Mercoledì 18 febbraio 2026
Leila Bederkhan
 
La “Kurdish Princess” come Belkis, Regina di Saba alla Scala
Scritto da: Bilal Akar

Questo testo nasce nell’ambito del progetto di ricerca Negotiating Abjection: Performance and Politics Among Turkey’s Diasporas in Lombardy, condotto presso l’Interdisciplinary Laboratory for Performance and Politics e il Department of Cultural and Environmental Heritage, University of Milan (Italy), con il sostegno della Fondazione Cariplo. Il contributo si basa sul progetto di dottorato dal titolo In Search of Leila Bederkhan, the Kurdish Princess: Decolonizing the Stateless and Exoticized Archives and Repertoires of a Kurdish Jewish Dancer. A partire dalla figura di Leila Bederkhan e dalla sua apparizione alla Scala nel ruolo di Belkis, Regina di Saba, il testo analizza come l’etichetta di “Kurdish Princess” abbia preso forma nello spazio scenico, nei discorsi mediali e negli archivi, mettendo in relazione pratiche artistiche, aspettative istituzionali e regimi di rappresentazione. L’obiettivo è segnalare la presenza di artiste non occidentali nella storia culturale della Lombardia e interrogare i modi in cui tali presenze sono state rese visibili, nominate e successivamente frammentate nella memoria storica.


Nata a Istanbul nel 1903, Leila Bederkhan proveniva da una famiglia politicamente segnata e culturalmente ibrida. Suo padre, Abdurrezzak Bedirxan, era un aristocratico curdo mandato in esilio per la sua opposizione alla centralizzazione ottomana. Sua madre, Henriette Hornik, era una dentista ebrea di origine austro ungherese, tra le prime donne dentiste professioniste a Istanbul. Dopo il declino politico del padre, Leila e sua madre si trasferirono in Egitto nel 1906, vivendo nell’ambiente privilegiato ma al tempo stesso sradicato delle cerchie di corte al Cairo e ad Alessandria. In seguito alla destituzione del viceré d’Egitto Abbas Hilmi, si spostarono in Europa. Leila si formò nella danza moderna a Vienna e, nel corso degli anni Venti, iniziò a esibirsi su diversi palcoscenici europei. La sua vita si sviluppò tra imperi in disgregazione, quello ottomano, quello austro ungherese e l’Egitto (sotto dominio britannico). Nel frattempo, il Kurdistan veniva diviso tra quattro Stati nazionali, nessuno dei quali ne riconosceva la sovranità. Suo padre, dopo anni di esilio e prigionia, fu avvelenato per le sue attività nazionaliste e Leila Bederkhan si stabilì quindi a Parigi; durante il periodo nazista riuscì a sopravvivere fuggendo in Svizzera con la madre e morì nella capitale francese nel 1986.


Una danzatrice esotizzata

“Il pubblico fu molto deluso. La sua principale attrazione, un presunto assassinio pianificato da musulmani inferociti, non ebbe luogo. La sala da concerto gremita mancò così la sensazione attesa”*. (Die Stunde, Vienna, 14 novembre 1924)

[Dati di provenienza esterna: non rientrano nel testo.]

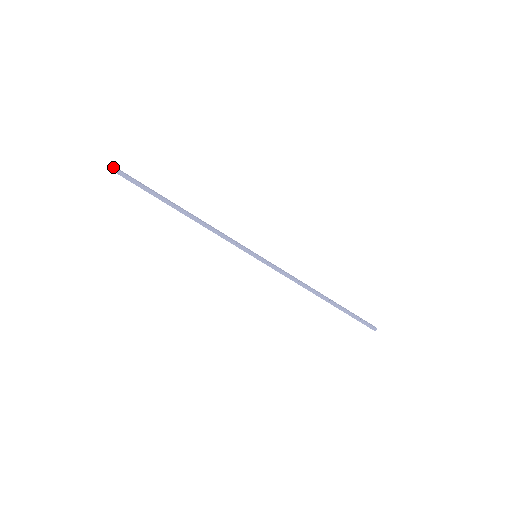
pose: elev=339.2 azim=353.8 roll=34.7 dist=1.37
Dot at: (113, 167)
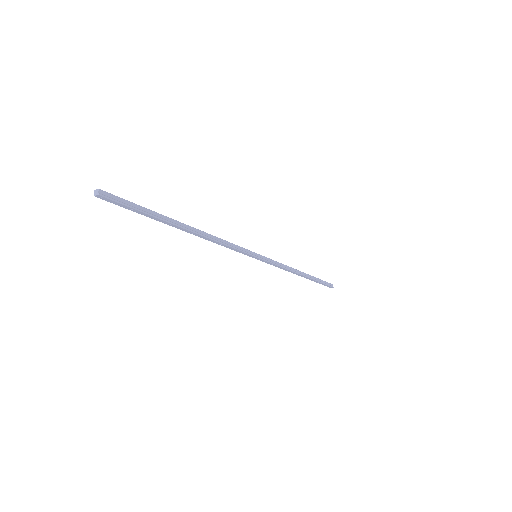
Dot at: (105, 192)
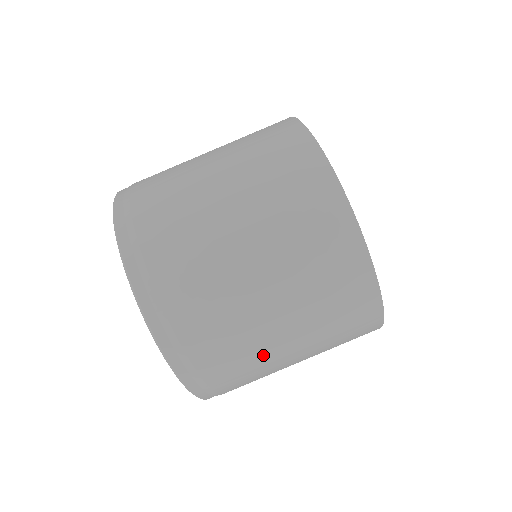
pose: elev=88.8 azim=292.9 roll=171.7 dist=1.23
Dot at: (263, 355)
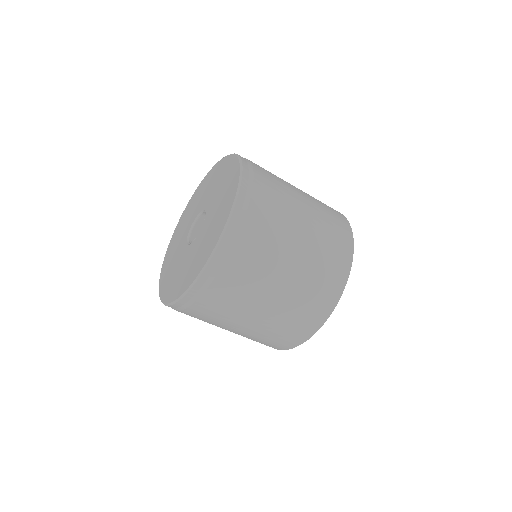
Dot at: (226, 321)
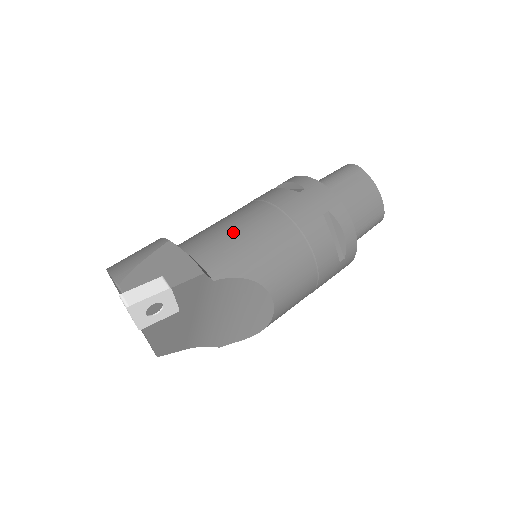
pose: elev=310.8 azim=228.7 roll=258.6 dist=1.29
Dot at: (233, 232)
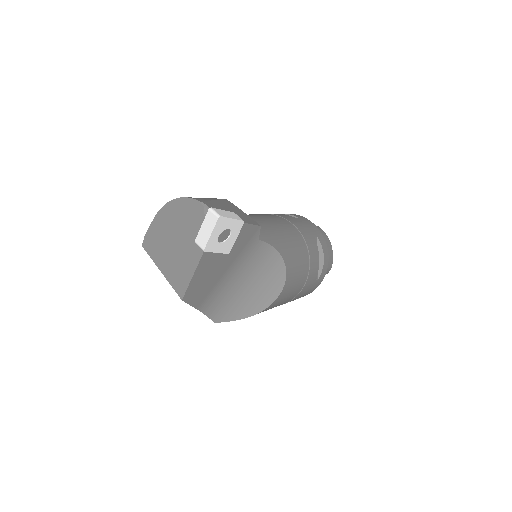
Dot at: (262, 219)
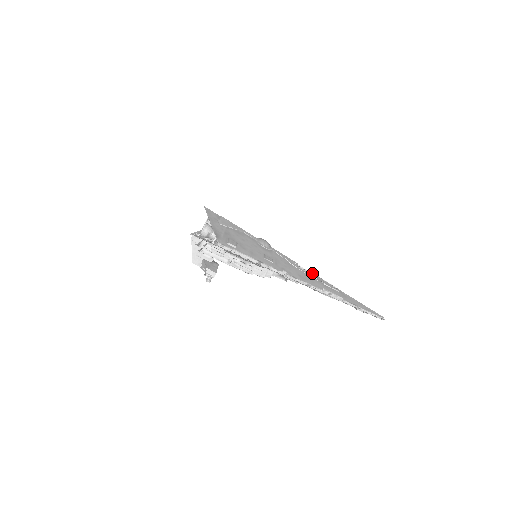
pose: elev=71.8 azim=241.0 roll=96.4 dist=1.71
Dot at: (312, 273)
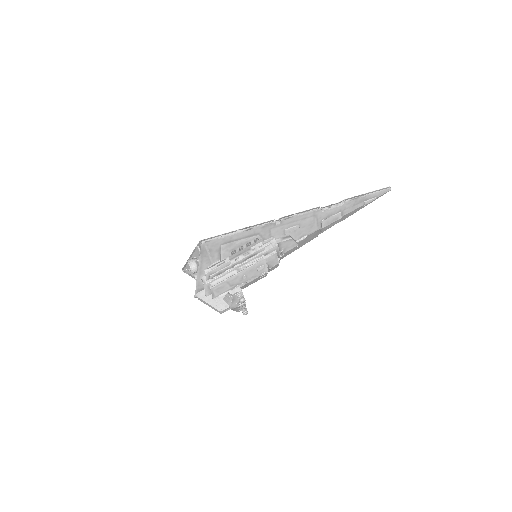
Dot at: occluded
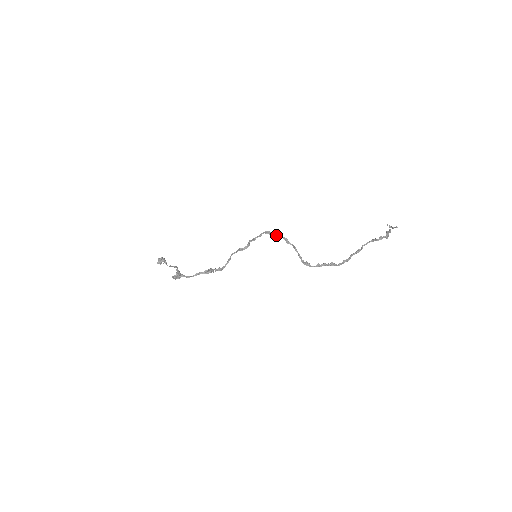
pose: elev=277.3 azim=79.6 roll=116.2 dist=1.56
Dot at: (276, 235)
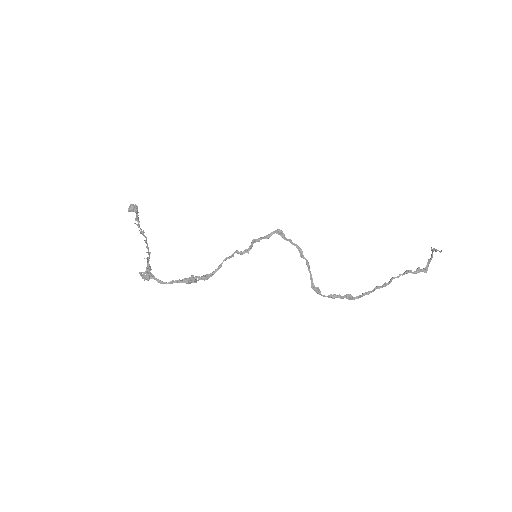
Dot at: (289, 239)
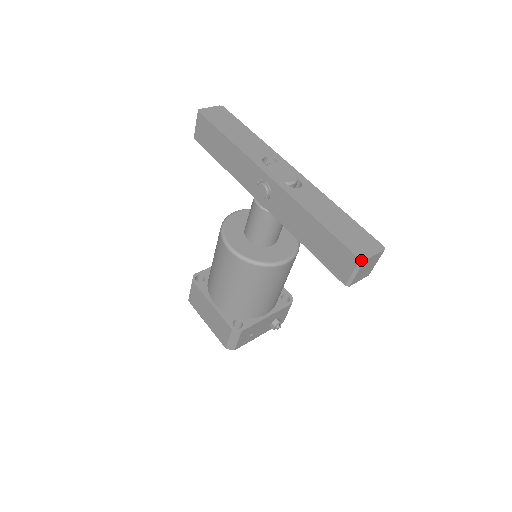
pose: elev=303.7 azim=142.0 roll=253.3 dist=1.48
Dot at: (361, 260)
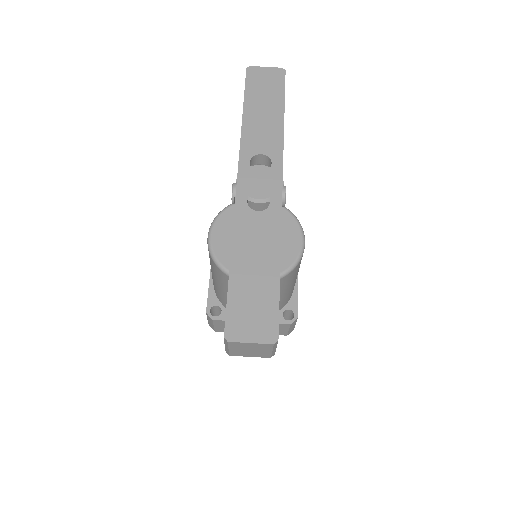
Dot at: (225, 338)
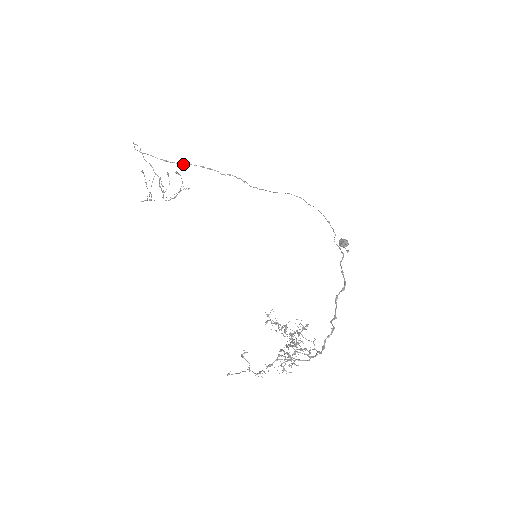
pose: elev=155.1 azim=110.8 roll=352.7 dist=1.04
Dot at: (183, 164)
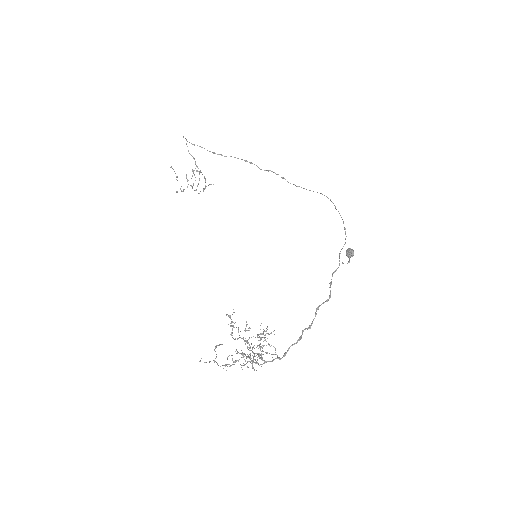
Dot at: occluded
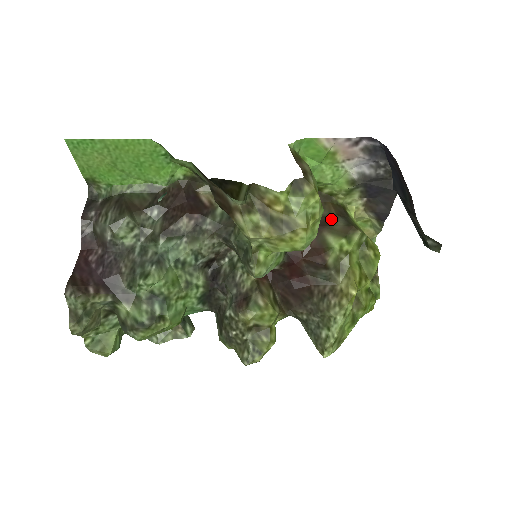
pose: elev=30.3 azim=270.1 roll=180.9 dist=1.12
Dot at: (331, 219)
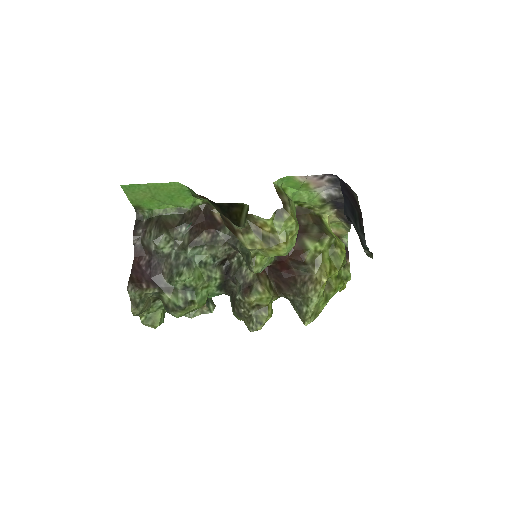
Dot at: (309, 227)
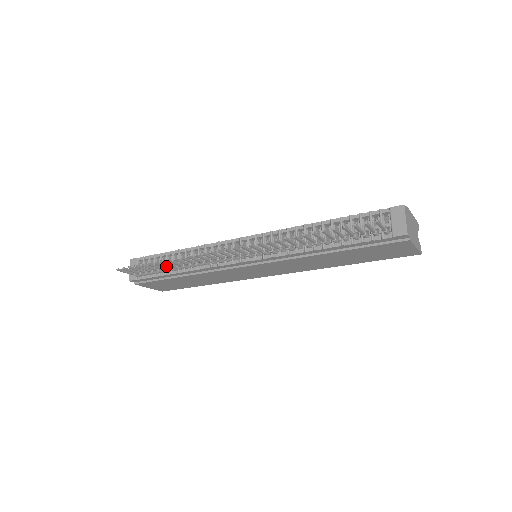
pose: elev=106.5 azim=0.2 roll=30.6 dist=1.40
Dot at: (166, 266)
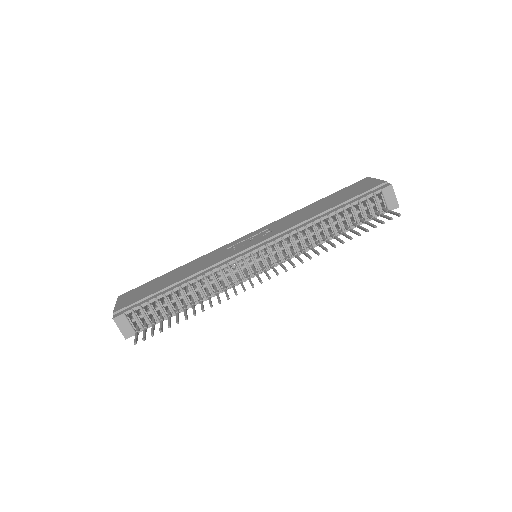
Dot at: (186, 311)
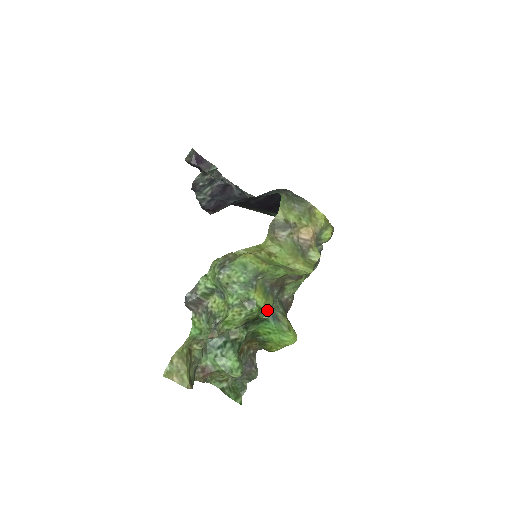
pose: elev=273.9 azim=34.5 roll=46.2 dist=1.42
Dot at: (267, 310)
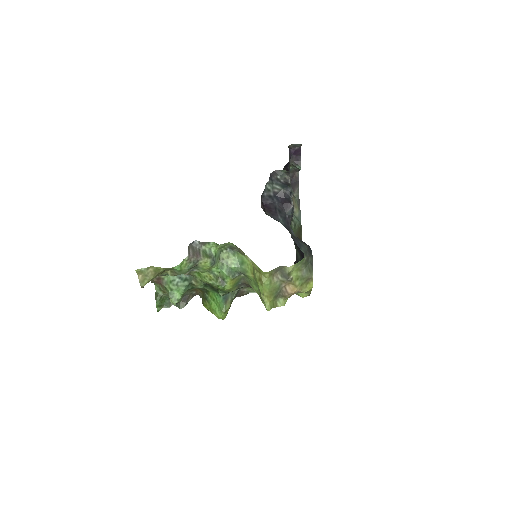
Dot at: (226, 292)
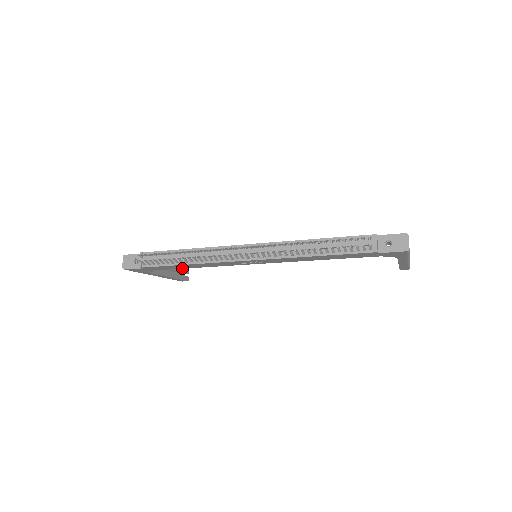
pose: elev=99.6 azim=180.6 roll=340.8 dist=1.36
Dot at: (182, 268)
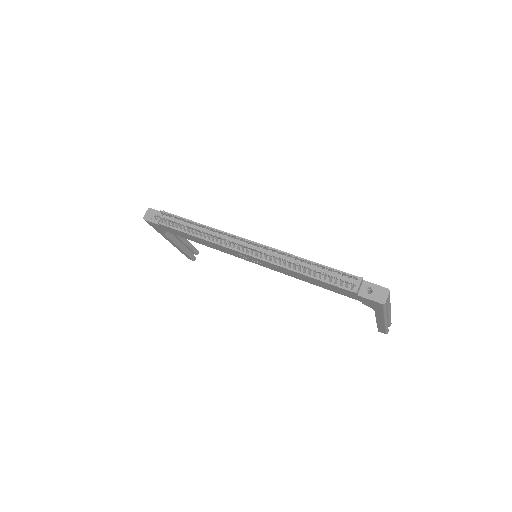
Dot at: (191, 240)
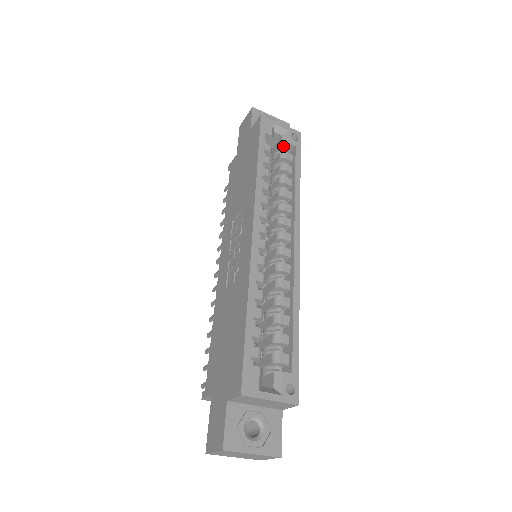
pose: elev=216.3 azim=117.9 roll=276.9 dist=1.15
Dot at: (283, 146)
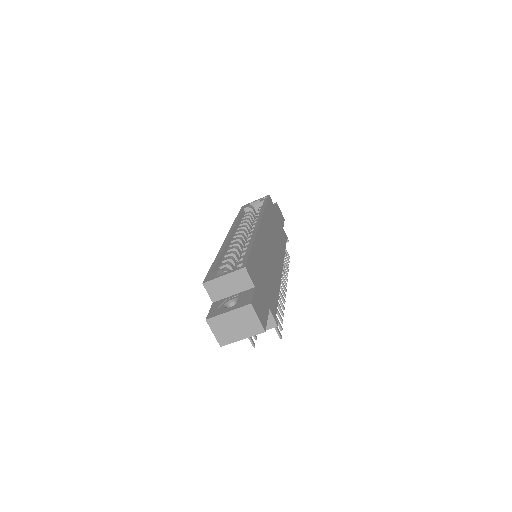
Dot at: occluded
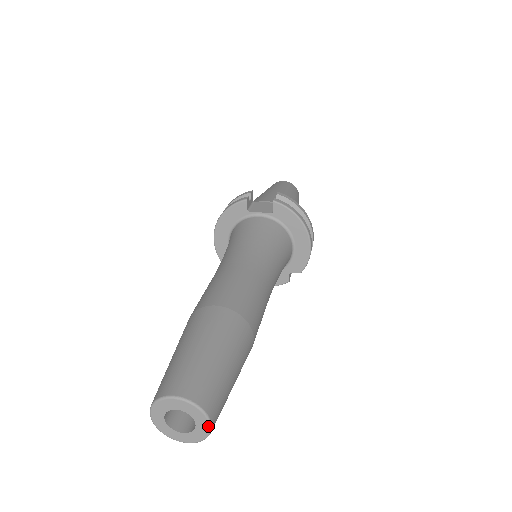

“Quando però i parenti scoprono la verità, le impongono di decidersi tra la severa clausura delle donne orientali, secondo le tradizioni familiari, o lo scandalo della danza; e in questo secondo caso l’obbligano a rinunciare al loro affetto e alle loro fortune. La principessa si decide e risponde ai suoi partendo per Vienna, dove ha già concluso il contratto per un buon numero di rappresentazioni. I parenti non desistono dal contrariarla e dal perseguitarla e, mentre ella si accinge al debutto viennese, le giunge da Parigi una minacciosa lettera di uno zio: «Io ti farò uccidere davanti al pubblico se proprio ti ostinerai a mostrare da un palcoscenico il disonore della tua famiglia» diceva la missiva; e Leila si accorse che l’Emiro non scherzava allorché la sera del debutto se lo vide davanti in una poltrona di prima fila. Leila danzò: le luci della ribalta e il pericolo incombente le abbagliavano gli occhi; il trionfo della serata le scosse i nervi, il cuore le batteva forte come un tamburo che chiami a raccolta. Fuggì, sfinita, nel camerino per attendervi la sorte fatale, e poco dopo il burbero zio la raggiunse. Ma questi non aveva in mano l’arma che avrebbe dovuto estinguere nel sangue il disonore della regale famiglia. Il temibile Emiro lasciò cadere ai piedi della giovane e bella nipote, trasfigurata dalla commozione e dalla paura, un magnifico mazzo di rose rosse. Leila, danzatrice orientale era così ritornata principessa curda. La pace familiare fu ristabilita ed ella ritrovò l’affetto dei suoi cari”. (Antonio Barretta, La Stampa della Sera, 26 marzo 1934)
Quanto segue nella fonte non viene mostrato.